Professor Pharr continued his project at the University of Texas, but he was unable to find the subvention he needed to produce a Codex Justinianus translation based on Blume's. When Justice Blume retired from the Wyoming Supreme Court in 1963, after 43 years on the bench, the Annual Survey of American Law called him "...the last of that line of judicial giants, famed in American legal history, who moved west in the vanguard of civilization, helped mold the jurisprudence of the youthful states...and injected into the mainstream of American law, the sprightly breeze of a favonian current."

==Posthumous publication==
Justice Blume died at age 96 in 1971 with his magnum opus unpublished. However, William Sims Thurman reported having used Blume's translation for his own work on Justinian's Thirteen Edicts. In 2007, the Annotated Justinian Code], the Novels, and Blume's Riccobono Seminar address, were published at the University of Wyoming College of Law web site. In 2013, an English translation of Kroll's Latin Preface to the Novels, by Miller and Kearley, was added to the site. A 2nd edition of the Annotated Justinian Code, containing numerous editions and corrections, was published in 2009. (The only other English translation of Justinian's Code was made by Samuel Parsons Scott, who did not work from the most authoritative Latin versions and whose translation of the entire Corpus Juris Civilis was not well received.) A new English translation of the Code, created by a ten-person editorial panel and based on Blume's, was published in October 2016. This new translation has been well received by scholars.

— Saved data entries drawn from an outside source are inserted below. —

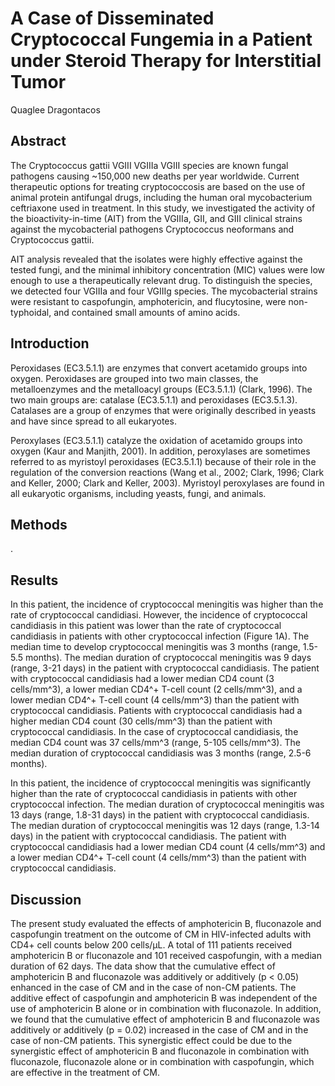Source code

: # A Case of Disseminated Cryptococcal Fungemia in a Patient under Steroid Therapy for Interstitial Tumor
Quaglee Dragontacos


## Abstract
The Cryptococcus gattii VGIII VGIIIa VGIII species are known fungal pathogens causing ~150,000 new deaths per year worldwide. Current therapeutic options for treating cryptococcosis are based on the use of animal protein antifungal drugs, including the human oral mycobacterium ceftriaxone used in treatment. In this study, we investigated the activity of the bioactivity-in-time (AIT) from the VGIIIa, GII, and GIII clinical strains against the mycobacterial pathogens Cryptococcus neoformans and Cryptococcus gattii.

AIT analysis revealed that the isolates were highly effective against the tested fungi, and the minimal inhibitory concentration (MIC) values were low enough to use a therapeutically relevant drug. To distinguish the species, we detected four VGIIIa and four VGIIIg species. The mycobacterial strains were resistant to caspofungin, amphotericin, and flucytosine, were non-typhoidal, and contained small amounts of amino acids.


## Introduction
Peroxidases (EC3.5.1.1) are enzymes that convert acetamido groups into oxygen. Peroxidases are grouped into two main classes, the metalloenzymes and the metalloacyl groups (EC3.5.1.1) (Clark, 1996). The two main groups are: catalase (EC3.5.1.1) and peroxidases (EC3.5.1.3). Catalases are a group of enzymes that were originally described in yeasts and have since spread to all eukaryotes.

Peroxylases (EC3.5.1.1) catalyze the oxidation of acetamido groups into oxygen (Kaur and Manjith, 2001). In addition, peroxylases are sometimes referred to as myristoyl peroxidases (EC3.5.1.1) because of their role in the regulation of the conversion reactions (Wang et al., 2002; Clark, 1996; Clark and Keller, 2000; Clark and Keller, 2003). Myristoyl peroxylases are found in all eukaryotic organisms, including yeasts, fungi, and animals.


## Methods
.


## Results

In this patient, the incidence of cryptococcal meningitis was higher than the rate of cryptococcal candidiasi. However, the incidence of cryptococcal candidiasis in this patient was lower than the rate of cryptococcal candidiasis in patients with other cryptococcal infection (Figure 1A). The median time to develop cryptococcal meningitis was 3 months (range, 1.5-5.5 months). The median duration of cryptococcal meningitis was 9 days (range, 3-21 days) in the patient with cryptococcal candidiasis. The patient with cryptococcal candidiasis had a lower median CD4 count (3 cells/mm^3), a lower median CD4^+ T-cell count (2 cells/mm^3), and a lower median CD4^+ T-cell count (4 cells/mm^3) than the patient with cryptococcal candidiasis. Patients with cryptococcal candidiasis had a higher median CD4 count (30 cells/mm^3) than the patient with cryptococcal candidiasis. In the case of cryptococcal candidiasis, the median CD4 count was 37 cells/mm^3 (range, 5-105 cells/mm^3). The median duration of cryptococcal candidiasis was 3 months (range, 2.5-6 months).

In this patient, the incidence of cryptococcal meningitis was significantly higher than the rate of cryptococcal candidiasis in patients with other cryptococcal infection. The median duration of cryptococcal meningitis was 13 days (range, 1.8-31 days) in the patient with cryptococcal candidiasis. The median duration of cryptococcal meningitis was 12 days (range, 1.3-14 days) in the patient with cryptococcal candidiasis. The patient with cryptococcal candidiasis had a lower median CD4 count (4 cells/mm^3) and a lower median CD4^+ T-cell count (4 cells/mm^3) than the patient with cryptococcal candidiasis.


## Discussion
The present study evaluated the effects of amphotericin B, fluconazole and caspofungin treatment on the outcome of CM in HIV-infected adults with CD4+ cell counts below 200 cells/µL. A total of 111 patients received amphotericin B or fluconazole and 101 received caspofungin, with a median duration of 62 days. The data show that the cumulative effect of amphotericin B and fluconazole was additively or additively (p < 0.05) enhanced in the case of CM and in the case of non-CM patients. The additive effect of caspofungin and amphotericin B was independent of the use of amphotericin B alone or in combination with fluconazole. In addition, we found that the cumulative effect of amphotericin B and fluconazole was additively or additively (p = 0.02) increased in the case of CM and in the case of non-CM patients. This synergistic effect could be due to the synergistic effect of amphotericin B and fluconazole in combination with fluconazole, fluconazole alone or in combination with caspofungin, which are effective in the treatment of CM.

==Writings by Justice Blume==
- "The Roman Lawyer," 1922 WYO. BAR ASS'N. REP. 40.
- "Human Rights and Property Rights," 64 U.S. L. REV. 581 (1930).
- "Human Rights and Property Rights and other Facts in the History of Private Law," 1930 WYO. ST. BAR ASS'N. REP. 67.
- "Legitimation under the Roman Law," 5 TULANE L. REV. 256 (1931).
- "Epitome of the Roman Law," 24 A.B.A. J. 660 (1938) (reviewing Charles Phineas Sherman, EPITOME OF THE ROMAN LAW (1937)).
- "The Code of Justinian, and its Value" (Address to the Riccobono Seminar on Roman Law, Washington D.C., May 1938) .
- "Argument from Roman Law in Political Thought, 1200-1600," 28 A.B.A. J. 337 (1942) (reviewing Myron Piper Gilmore, ARGUMENT FROM ROMAN LAW IN POLITICAL THOUGHT (1941).
- "Bracton and His Time," 2 WYO. L. J. 43 (1947).
- "Contractual Obligations," 1936 WYO. ST. BAR PROC. 110.
- "Roman Law, An Historical Introduction" 5 OKLA. L. REV. 264 (1952) (reviewing Hans Julius Wolff, ROMAN LAW, AN HISTORICAL INTRODUCTION (1951).
- "Address to New Members of the Bar," 8 WYO. L. J. 41 (1954).